The upgrade certainly wasn’t on show at the launch, with the bike on show a 2023 model (at least aerodynamically) in what was clearly a deliberate decision to ensure rivals have as little time as possible to study and copy whatever Ducati has in mind.


The launch also marked something of a changing of the guard in Ducati’s management structure, as the team’s long-time sporting director Paolo Ciabatti formally moved over to his new role heading up the factory’s new motocross project and the team welcomed Mauro Grassilli into his place in MotoGP.

While it might be the first significant Ducati management shake up since Dall’Igna joined the team a decade ago, it’s unlikely to have a major impact on day-to-day operations, given both Grassilli’s own extensive Ducati experience and Ciabatti’s move being sideways rather than out of the factory all together.

Ciabatti's role in recent years has largely been preparing the team for going racing rather than taking an active role in managing it on a day-to-day basis, and while he's likely to be most missed when it comes to negotiating new contracts for 2025 and beyond, the fact that he will remain a key part of Ducati's racing efforts means that Grassilli is likely to have a willing mentor on hand to smooth the process.


While the 2024 bike hasn’t changed significantly, there’s one new design element that Ducati was keen to talk about at the launch, not just because it changes the colour of the bike slightly, but more importantly because of the unified front that it aims to push between its three factory projects.

The bike now sports a fluorescent red design element across its side, and that graphic also features on the Aruba.it World Superbike machine and the new Desmo 450 MX off-road racer also unveiled in Madonna di Campiglio, linking them all as Ducati hopes that some of the on-track success rubs off on the new project in its first year.
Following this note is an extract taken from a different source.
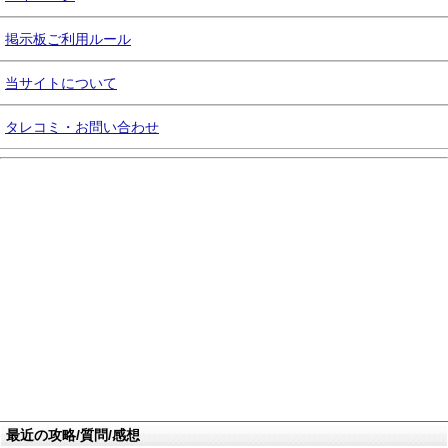
掲示板ご利用ルール
当サイトについて
タレコミ・お問い合わせ
最近の攻略/質問/感想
It’s no secret in MotoGP that other manufacturers have been trying to steal a piece of Ducati’s success by luring top engineering talent away. KTM has been the most successful so far, by securing not only Dall’Igna’s former right-hand man Fabiano Sterlacchini but also successful crew chiefs Alberto Giribuola and Cristhian Pupulin.
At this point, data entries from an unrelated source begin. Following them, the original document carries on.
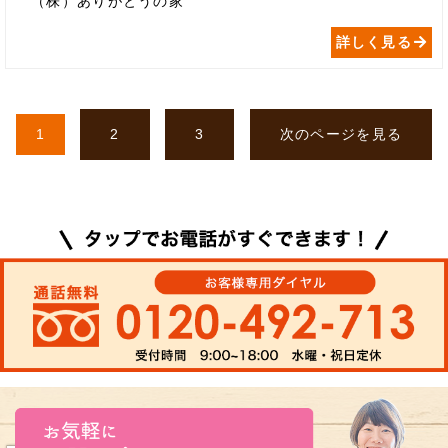
（株）ありがとうの家
詳しく見る
1
2
3
次のページを見る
Yamaha has secured the big names over the winter, though, by stealing away Ducati’s vehicle performance engineer Massimo Bartolini to join its former head of aerodynamics Marco Nicotra - and Bagnaia admitted at the team launch that Bartolini has previously been a fundamental member of Ducati's behind-the-scenes crew.

Ducati's performance hasn't been affected to date, as it still dominated in 2023. But with rivals gaining extra concessions for the coming season (another worry, according to Bagnaia), this might just be the year when Ducati finally starts to feel the squeeze.


It's bizarre to already be talking about 2025 on what marks Ducati's opening day of the 2024 MotoGP season, but it won't be too long until speculation starts to build about the future - specifically, who's in the team's line-up for what will be the final two seasons of the 1000cc era of MotoGP, given the substantial rule changes expected for 2027.

Both Bagnaia and Bastianini were relatively tight-lipped when asked by The Race about when they expected contract talks to get under way - but reigning world champion Bagnaia’s final line of the press conference hinted at where his intentions lie, joking that "he looks good in red".

While it’ll come as no shock to anyone should Ducati rush out an extension to Bagnaia’s deal, the question of who his team-mate will be might take a little longer to establish.

It’s likely to be someone from Ducati’s existing pool of talent - but with names like Marc Marquez, Jorge Martin, Marco Bezzecchi and current incumbent Bastianini all included in that discussion, it might take a while to see which of them gets (or wants) the nod.